### What needs to be done
Lines from the one with "22 | 12% | 94%" through the end of the listing below should be set down exactly, with no other line included.

### Data excerpts
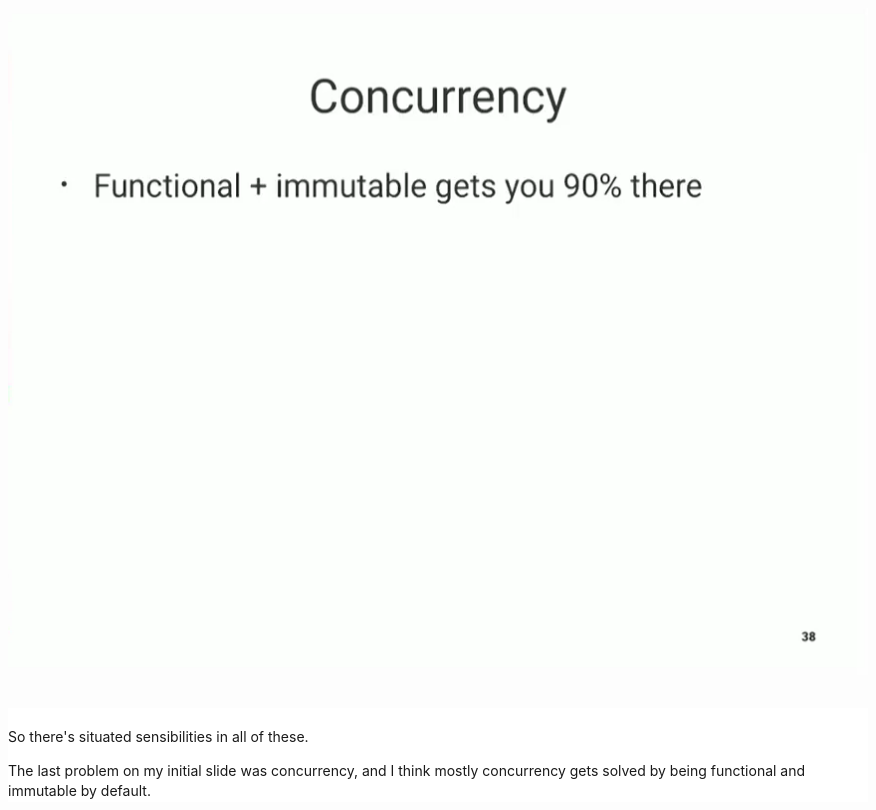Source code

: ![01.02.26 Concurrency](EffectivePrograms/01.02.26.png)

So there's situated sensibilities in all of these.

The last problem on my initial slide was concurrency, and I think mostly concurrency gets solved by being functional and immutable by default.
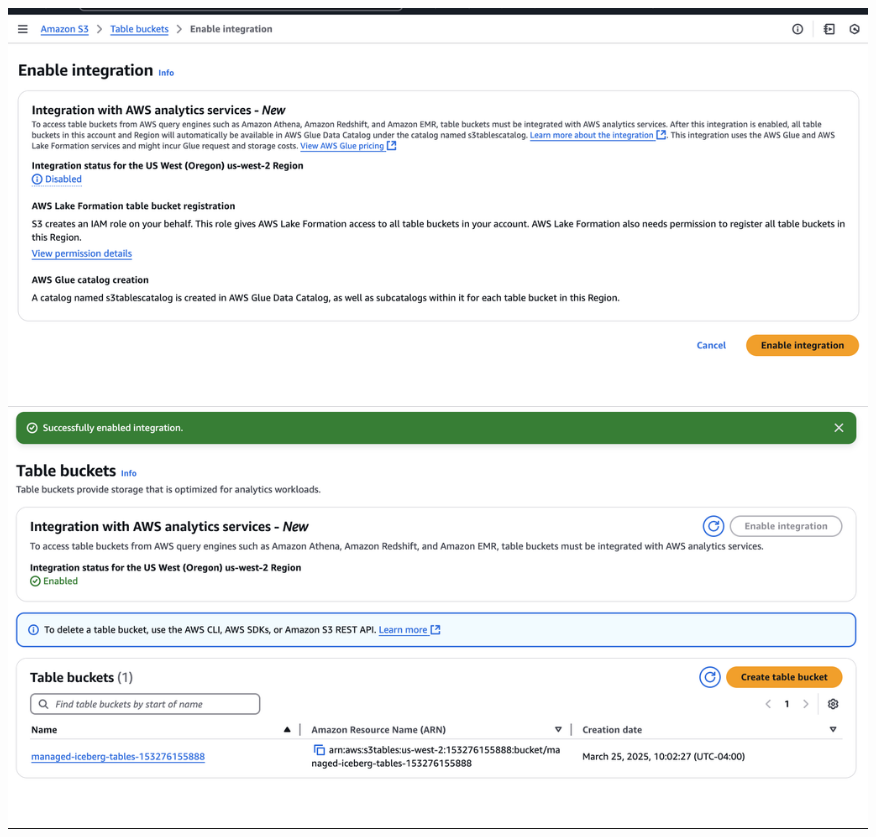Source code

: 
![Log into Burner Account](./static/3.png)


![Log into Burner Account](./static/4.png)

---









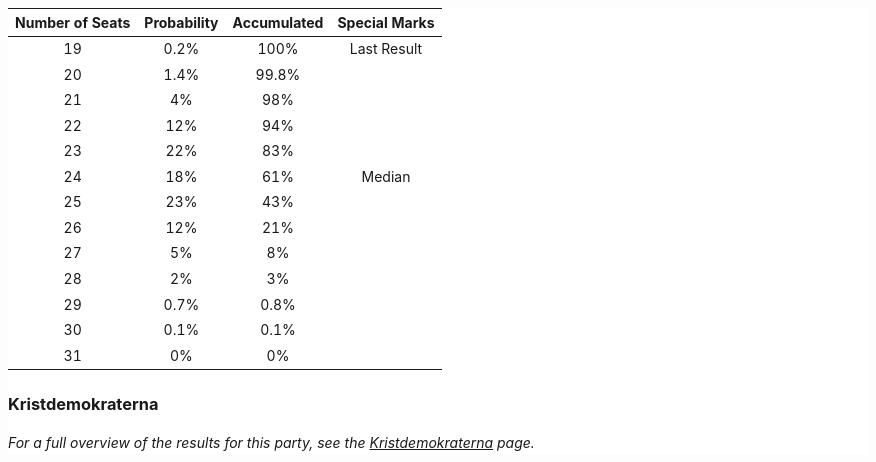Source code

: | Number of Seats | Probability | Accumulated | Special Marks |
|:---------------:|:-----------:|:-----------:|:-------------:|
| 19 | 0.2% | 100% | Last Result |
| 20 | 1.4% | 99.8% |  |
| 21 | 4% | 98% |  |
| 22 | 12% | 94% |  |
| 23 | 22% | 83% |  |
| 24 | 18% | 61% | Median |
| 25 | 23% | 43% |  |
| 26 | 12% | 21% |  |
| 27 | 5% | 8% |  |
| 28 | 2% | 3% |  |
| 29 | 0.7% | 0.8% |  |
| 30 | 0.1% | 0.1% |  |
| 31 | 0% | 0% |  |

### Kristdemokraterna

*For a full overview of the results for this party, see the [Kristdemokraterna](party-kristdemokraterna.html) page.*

### Response to this exercise
| 22 | 12% | 94% |  |
| 23 | 22% | 83% |  |
| 24 | 18% | 61% | Median |
| 25 | 23% | 43% |  |
| 26 | 12% | 21% |  |
| 27 | 5% | 8% |  |
| 28 | 2% | 3% |  |
| 29 | 0.7% | 0.8% |  |
| 30 | 0.1% | 0.1% |  |
| 31 | 0% | 0% |  |

### Kristdemokraterna

*For a full overview of the results for this party, see the [Kristdemokraterna](party-kristdemokraterna.html) page.*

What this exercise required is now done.